正直申せば、私は麦の飯、これ、あまり好まず御座ったれど、この麦は特別で、はなはだ美味く思うたによって、阿部殿には後日、厚く御礼を致いたのであった。
ところが、その時、たまたま傍らに脇坂中務大輔(なかつかさだいすけ)安董(やすただ)殿がおられ、
「――いや! チンチン麦は、これ、格別の味わいにて御座っての! 我らも先年、朝鮮通信使御来港の御用にて、備中守殿の御領内を通行致いた折り、麦と思しきものが、これ、沿道の畑に美事に稔って御座ったを見申したが、普通の大麦は芒(のぎ)がもしゃもしゃと頗る多御座るが、これには一向、毛がない。かと申して小麦とも全く違(ちご)うたもので御座った。
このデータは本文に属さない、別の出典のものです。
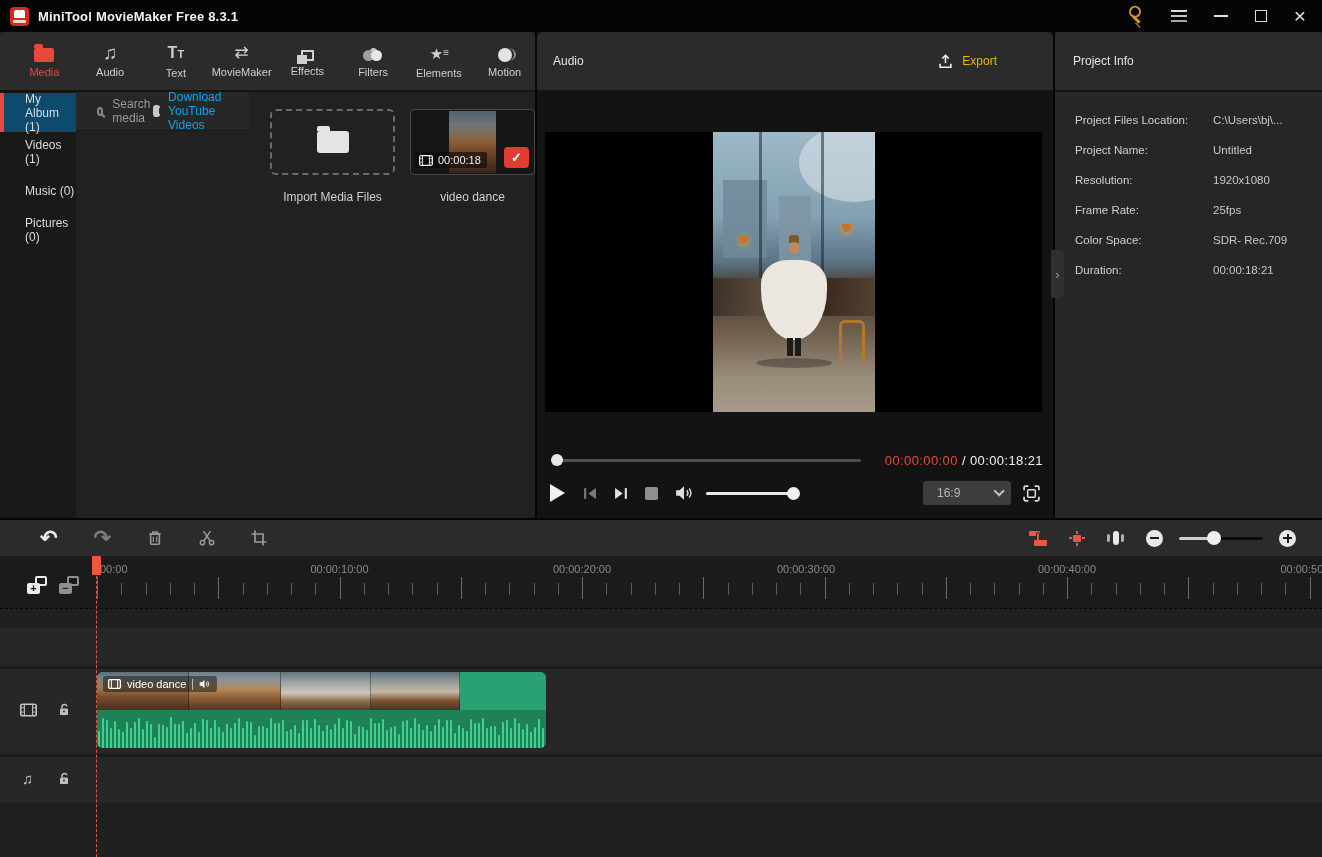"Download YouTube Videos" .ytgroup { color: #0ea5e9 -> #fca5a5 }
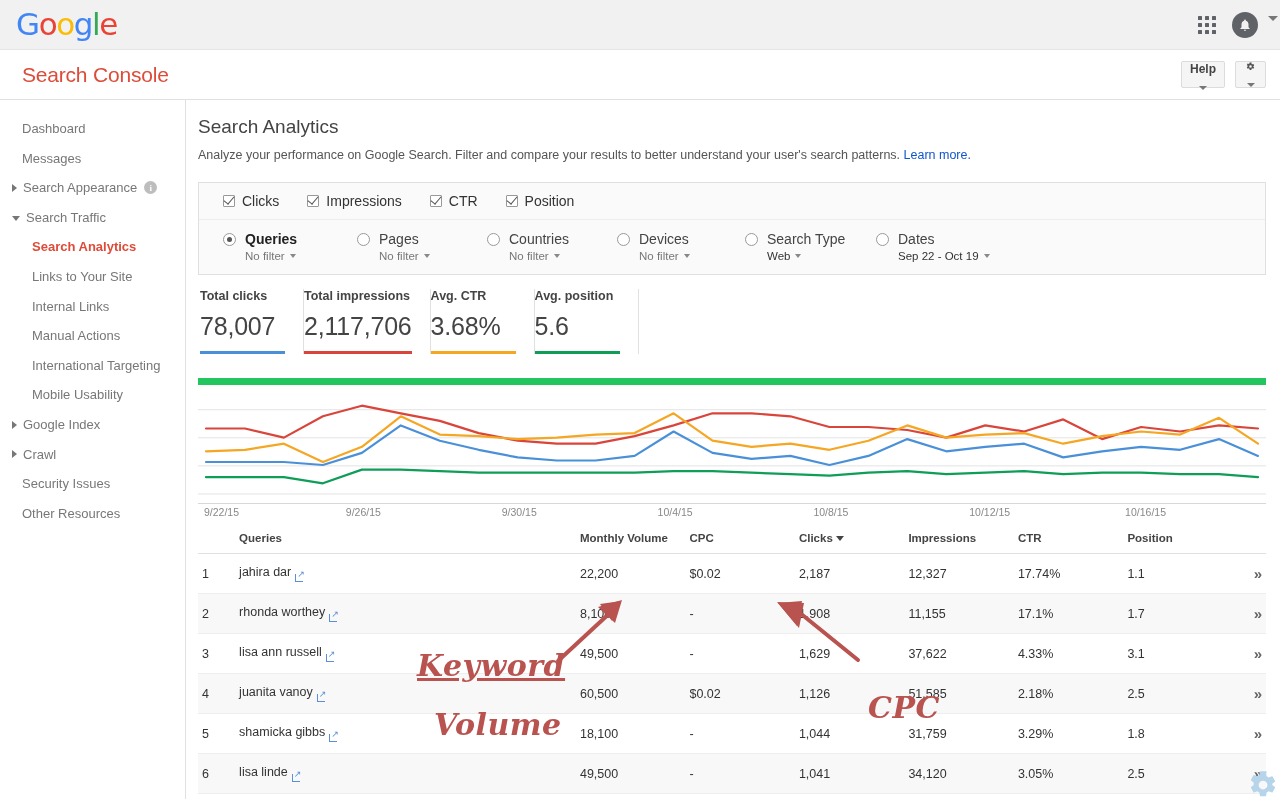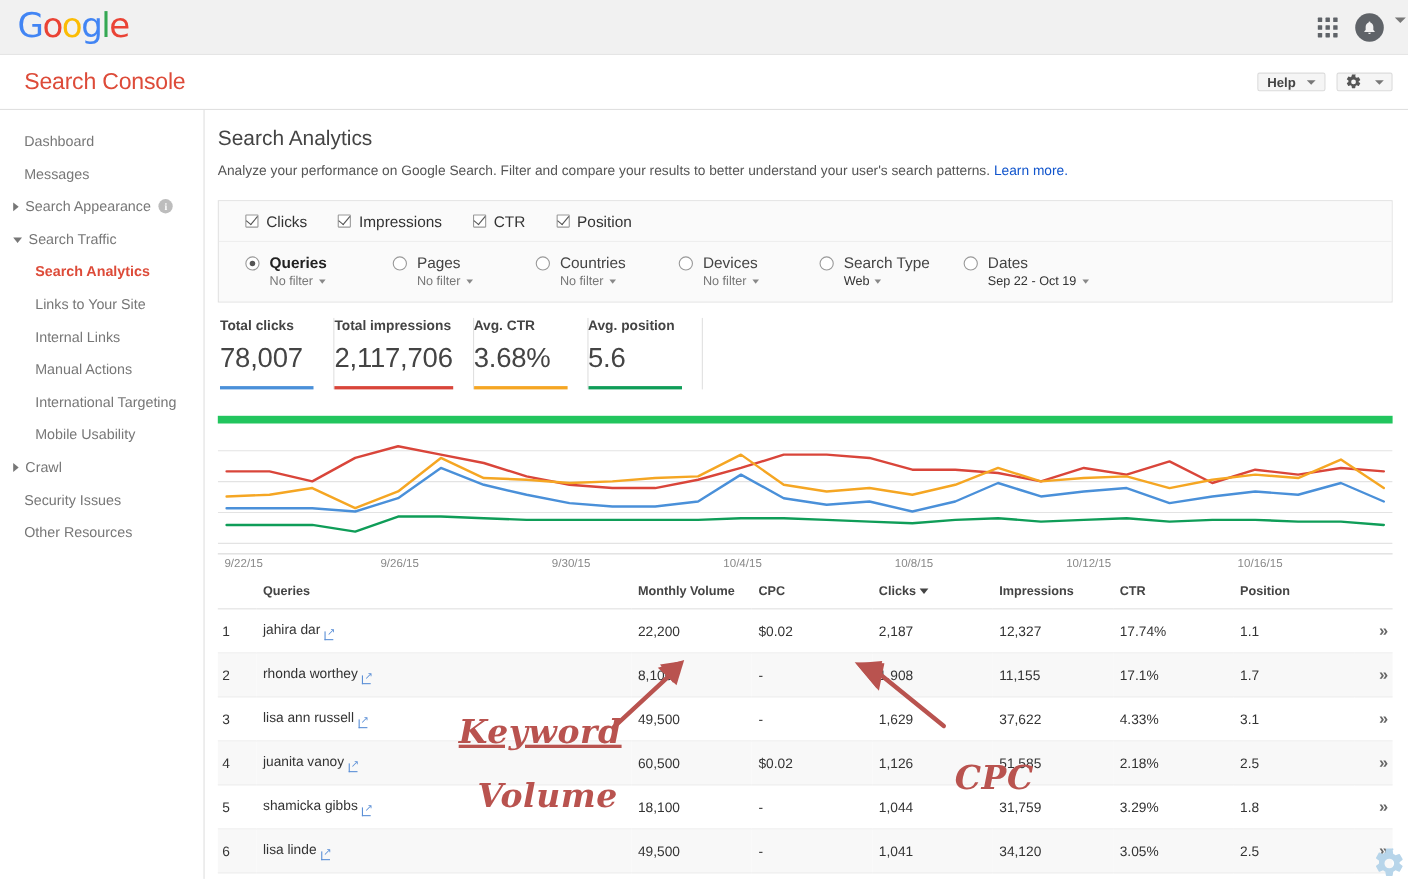"Help" .gbtn { flex-direction: none -> column; height: 17px -> 27px }
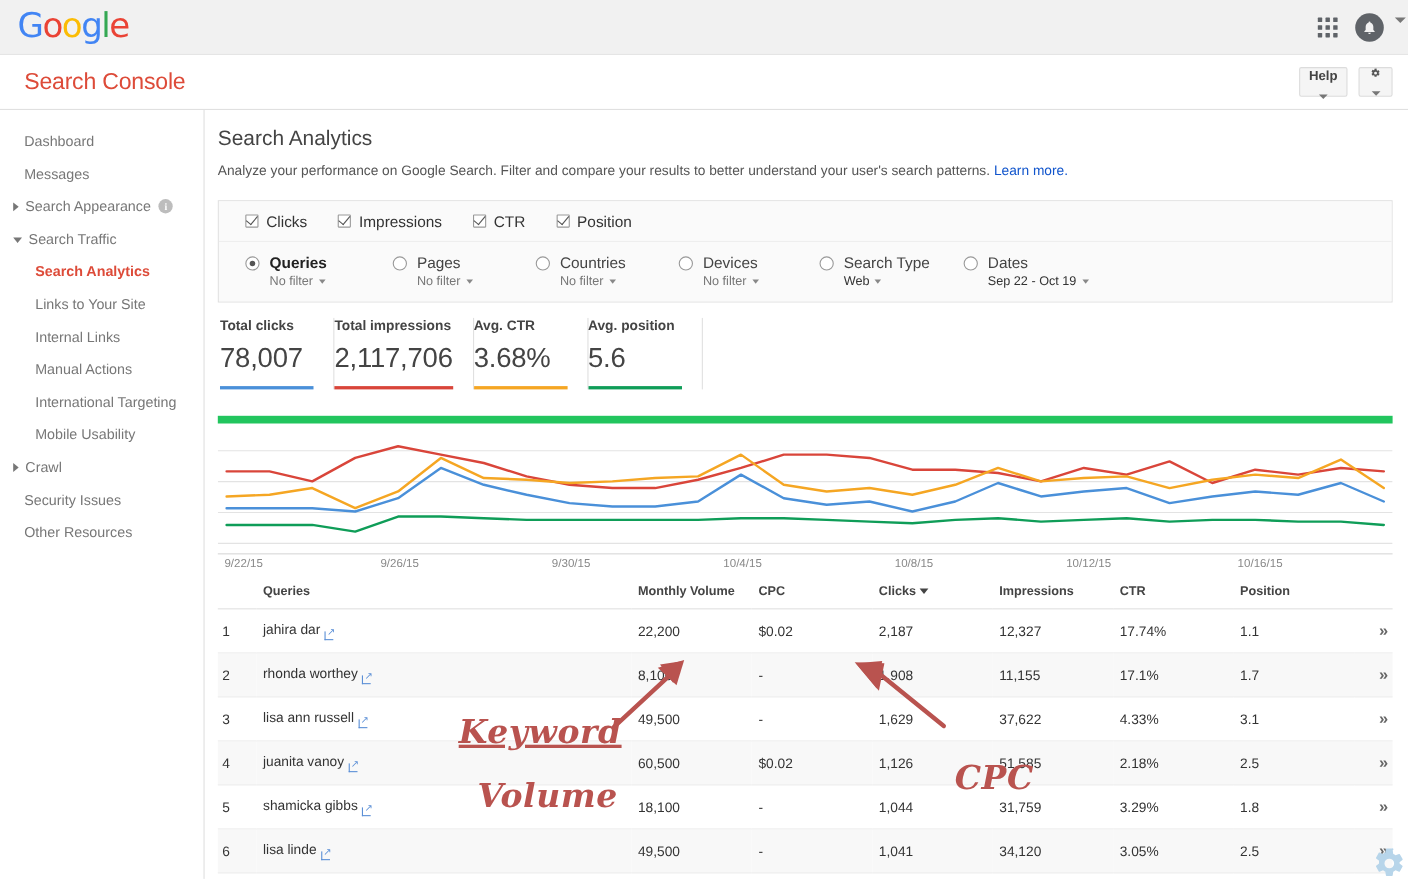"Google Index" div.nav-item { html: none -> <div> <span></span> <span>Google Index</span> </div> }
かねてより、その名を聞き及んで御座ったによって、
『これがかの珍々麦であるか?』
と、側なる者に命じ、訊ねさせたところ、土地の者が、
『その通りにて御座いまする! よくぞ、ご存じで?!』
と申して御座った。
さても、拙者、按ずるに、この「チンチン」と申す名は、その謂われ、このようなものにて御座るまいか? 則ち、
――土俗にて、細かなもしゃもしゃした毛がないところより、それを小児の陰茎を、これ、「ちんこ」と言うに譬えて、かく呼び慣わしおる――
と、拙者は格物(かくぶつ)致いたので御座るが、さても、如何がで御座ろう?」
と、語られた。
いや! 実にその通り! 素晴らしき御明察――格物致知――と存ずる。